Welcome to European Tribune. It's gone a bit quiet around here these days, but it's still going.

Hungarian riots: developments

by DoDo Tue Nov 21st, 2006 at 05:42:52 AM EST

As you may recall, in September the leak of a closed-doors speech by PM Gyurcsány in which he said he lied led to protests and riots by the right-to-far-right. I also reported that protests continued after local elections (both by the far-right and the right), and further mess. Then in the comments of my 1956 series, I reported the 23 October riots, and when protests finally subsided, I looked back with a far-right freakshow in pictures.

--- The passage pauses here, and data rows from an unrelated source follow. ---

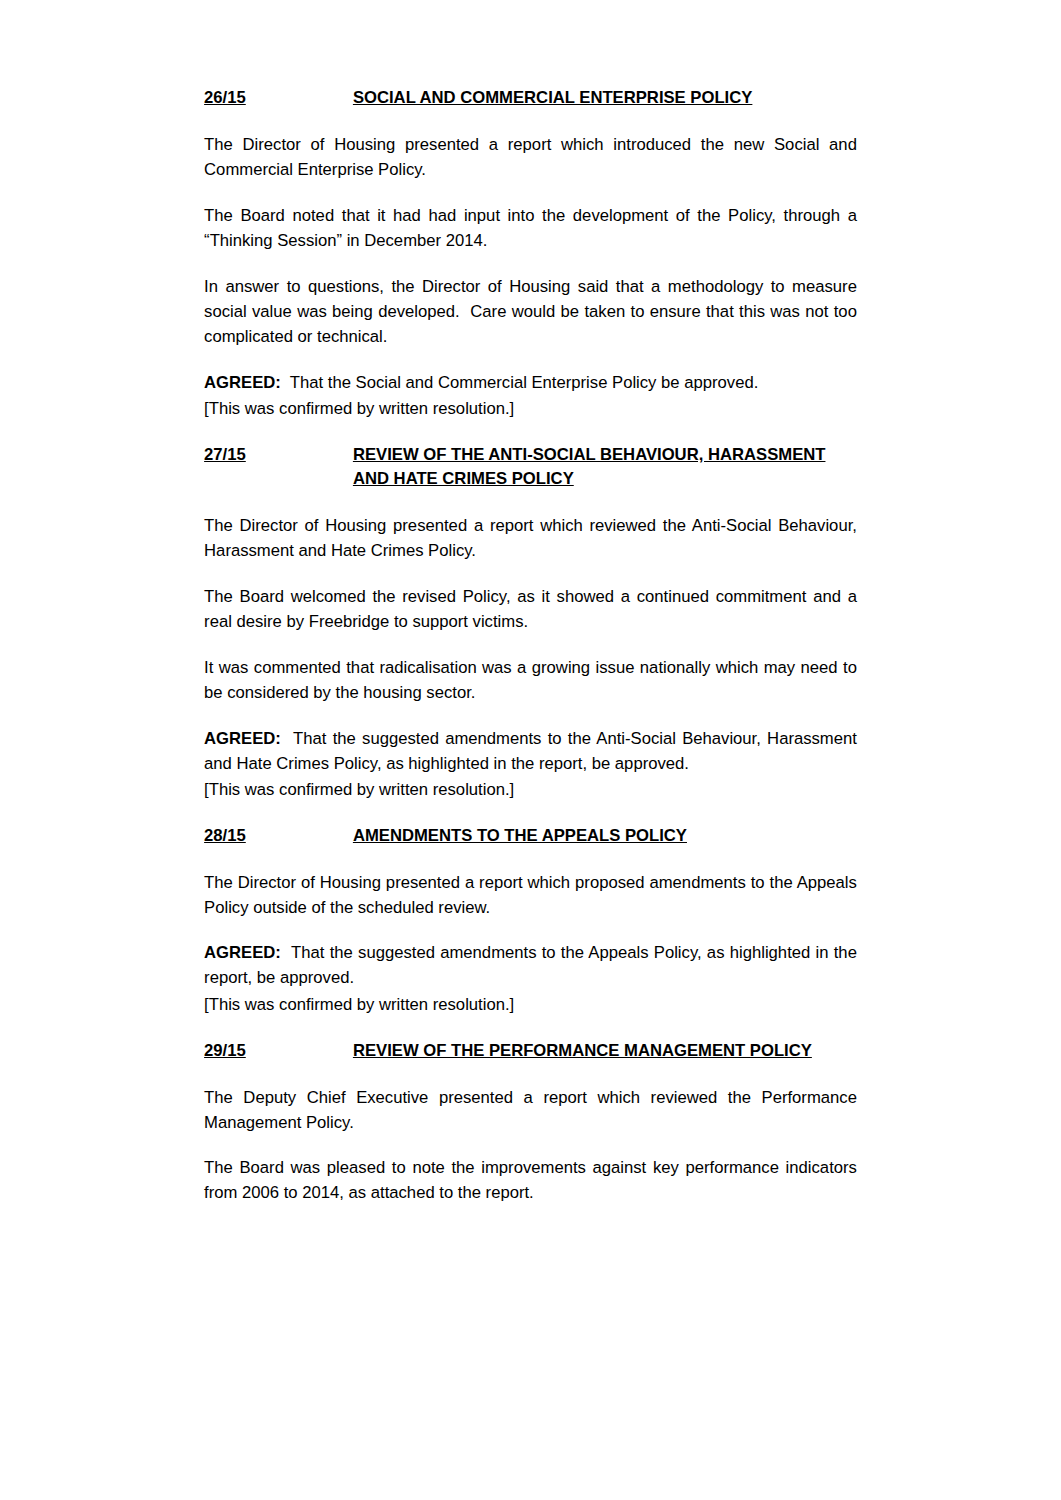26/15 SOCIAL AND COMMERCIAL ENTERPRISE POLICY
The Director of Housing presented a report which introduced the new Social and Commercial Enterprise Policy.
The Board noted that it had had input into the development of the Policy, through a “Thinking Session” in December 2014.
In answer to questions, the Director of Housing said that a methodology to measure social value was being developed. Care would be taken to ensure that this was not too complicated or technical.
AGREED: That the Social and Commercial Enterprise Policy be approved.
[This was confirmed by written resolution.]
27/15 REVIEW OF THE ANTI-SOCIAL BEHAVIOUR, HARASSMENT AND HATE CRIMES POLICY
The Director of Housing presented a report which reviewed the Anti-Social Behaviour, Harassment and Hate Crimes Policy.
The Board welcomed the revised Policy, as it showed a continued commitment and a real desire by Freebridge to support victims.
It was commented that radicalisation was a growing issue nationally which may need to be considered by the housing sector.
AGREED: That the suggested amendments to the Anti-Social Behaviour, Harassment and Hate Crimes Policy, as highlighted in the report, be approved.
[This was confirmed by written resolution.]
28/15 AMENDMENTS TO THE APPEALS POLICY
The Director of Housing presented a report which proposed amendments to the Appeals Policy outside of the scheduled review.
AGREED: That the suggested amendments to the Appeals Policy, as highlighted in the report, be approved.
[This was confirmed by written resolution.]
29/15 REVIEW OF THE PERFORMANCE MANAGEMENT POLICY
The Deputy Chief Executive presented a report which reviewed the Performance Management Policy.
The Board was pleased to note the improvements against key performance indicators from 2006 to 2014, as attached to the report.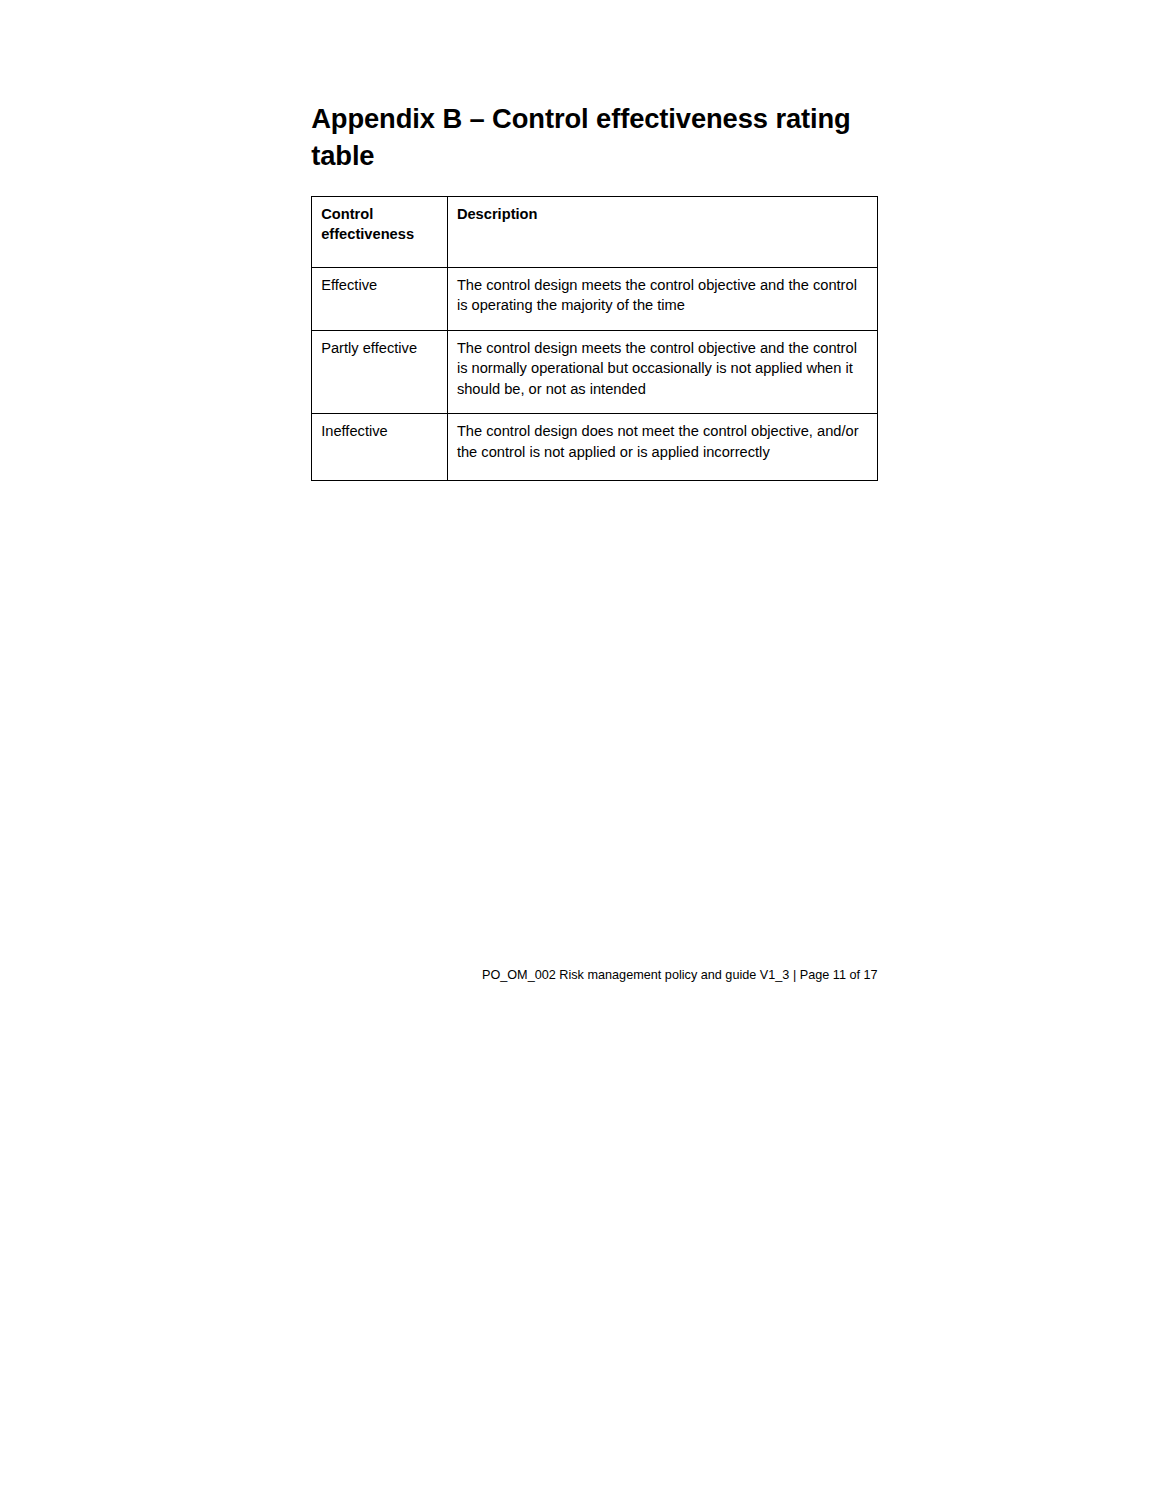Appendix B – Control effectiveness rating table
| Control effectiveness | Description |
| --- | --- |
| Effective | The control design meets the control objective and the control is operating the majority of the time |
| Partly effective | The control design meets the control objective and the control is normally operational but occasionally is not applied when it should be, or not as intended |
| Ineffective | The control design does not meet the control objective, and/or the control is not applied or is applied incorrectly |
PO_OM_002 Risk management policy and guide V1_3 | Page 11 of 17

I told that the riots were worsened on one side by the involvement of experienced football hooligans, on the other side by police brutality (also applying 'experience' from football riots), and a disgustingly uncritical 'support' for the police afterwards from the 'socialist' and 'liberal' governing parties. In the last day or two, there have been some significant developments on the latter front:

  • There's an internal police report out about the first day of the riots,
  • there is new evidence in the highly publicised case of police brutality against a politician,
  • The rumour about someone having died in police action has been tracked down to its source.
Details below the fold.


An on-going internal police investigation released its first report:
the report on the first riot, the storming of the state TV building on the night of 18/19 September. The names of those responsible are blackened out, but besides and above material and training insufficiencies, it is clear the commanders were totally inept. A map of one stage:

  • MTV=state TV,
  • TÖMEG=crowd (on-lookers, thousands),
  • "Támogató mag"=supporting core (those cheering on, 100-200),
  • "Nagyon agresszív támadó csoportok"=very aggressive attacking groups (rioters, 50-100);
  • red is policemen,
  • you'll recognise the symbols of water cannons.
You see the symbol of those trapped in the building, and you see that a supporting force tried to get there circling the building -- but only on one side, and their water cannon's water ran out...

The report says

  • police leaders failed to make real action plans and acted ad-hoc, their plans seemed the reproduction of blueprints and contained false data;
  • the TV building was missing on the list of buildings to protect, despite protesters' prior threats;
  • information flow to lower-ranked was insufficient, most glaringly, an operation commander for the units around the TV building was chosen but none of the unit leaders learnt of that, and he himself didn't know who everyone should be under his command and gave up trying;
  • most damagingly, forces were sent uncoordinated, leading to disintegration of units one by one, and even to silly episodes like a unit holding back the rioters on the front stairs being water-gunned by a unit inside the building...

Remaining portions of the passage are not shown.